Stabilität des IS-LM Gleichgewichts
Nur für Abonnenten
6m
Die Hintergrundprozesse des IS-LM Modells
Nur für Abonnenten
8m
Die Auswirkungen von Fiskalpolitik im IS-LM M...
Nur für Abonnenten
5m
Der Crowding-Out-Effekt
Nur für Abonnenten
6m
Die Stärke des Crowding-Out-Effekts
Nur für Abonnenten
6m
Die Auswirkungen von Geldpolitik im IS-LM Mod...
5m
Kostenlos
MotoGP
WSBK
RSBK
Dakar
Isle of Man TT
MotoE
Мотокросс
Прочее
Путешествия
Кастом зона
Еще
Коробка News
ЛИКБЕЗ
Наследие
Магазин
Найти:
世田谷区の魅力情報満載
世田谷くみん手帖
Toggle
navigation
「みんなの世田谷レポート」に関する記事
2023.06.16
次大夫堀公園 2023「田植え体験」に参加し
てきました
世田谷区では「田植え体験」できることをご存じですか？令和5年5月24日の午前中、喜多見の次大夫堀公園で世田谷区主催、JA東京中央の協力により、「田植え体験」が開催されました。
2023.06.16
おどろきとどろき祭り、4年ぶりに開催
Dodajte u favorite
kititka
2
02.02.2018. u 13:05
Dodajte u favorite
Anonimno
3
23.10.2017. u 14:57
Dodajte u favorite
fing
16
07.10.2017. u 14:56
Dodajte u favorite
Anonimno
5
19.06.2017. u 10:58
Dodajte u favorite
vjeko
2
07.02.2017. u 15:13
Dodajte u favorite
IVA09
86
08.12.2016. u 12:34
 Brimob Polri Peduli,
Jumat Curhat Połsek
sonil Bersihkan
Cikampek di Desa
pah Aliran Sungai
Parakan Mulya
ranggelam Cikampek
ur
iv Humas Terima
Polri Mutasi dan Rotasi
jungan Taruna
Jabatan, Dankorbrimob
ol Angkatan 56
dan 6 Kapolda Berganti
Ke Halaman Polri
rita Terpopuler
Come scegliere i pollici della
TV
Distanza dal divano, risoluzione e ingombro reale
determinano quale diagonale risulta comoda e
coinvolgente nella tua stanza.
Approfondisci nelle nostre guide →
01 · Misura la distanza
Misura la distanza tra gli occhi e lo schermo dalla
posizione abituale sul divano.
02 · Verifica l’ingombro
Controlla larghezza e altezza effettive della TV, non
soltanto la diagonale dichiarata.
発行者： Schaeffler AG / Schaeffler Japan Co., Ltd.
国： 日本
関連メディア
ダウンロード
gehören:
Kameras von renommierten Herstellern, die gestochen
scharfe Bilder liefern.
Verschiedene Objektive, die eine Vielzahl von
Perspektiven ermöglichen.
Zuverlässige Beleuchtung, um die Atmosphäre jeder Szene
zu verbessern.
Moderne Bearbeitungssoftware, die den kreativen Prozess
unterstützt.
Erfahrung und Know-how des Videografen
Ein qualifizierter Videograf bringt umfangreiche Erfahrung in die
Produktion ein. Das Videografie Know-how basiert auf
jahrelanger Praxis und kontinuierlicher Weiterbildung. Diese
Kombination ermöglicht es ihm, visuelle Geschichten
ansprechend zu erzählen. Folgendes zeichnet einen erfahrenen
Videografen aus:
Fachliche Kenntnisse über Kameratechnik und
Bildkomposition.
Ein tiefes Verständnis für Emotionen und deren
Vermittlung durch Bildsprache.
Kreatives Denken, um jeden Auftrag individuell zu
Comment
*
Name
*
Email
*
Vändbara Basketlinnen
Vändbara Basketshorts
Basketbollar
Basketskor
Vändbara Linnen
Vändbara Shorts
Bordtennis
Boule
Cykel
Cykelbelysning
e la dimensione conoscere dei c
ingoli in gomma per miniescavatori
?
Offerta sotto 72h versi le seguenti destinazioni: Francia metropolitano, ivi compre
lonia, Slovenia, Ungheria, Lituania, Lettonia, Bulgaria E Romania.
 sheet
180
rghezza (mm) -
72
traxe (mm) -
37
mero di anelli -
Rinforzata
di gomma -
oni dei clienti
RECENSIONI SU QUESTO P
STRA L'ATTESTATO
===============
TASK GOAL: Please return each line of the listing above that contains "Cikampek".

EXERCISE RESPONSE:
Cikampek di Desa
ranggelam Cikampek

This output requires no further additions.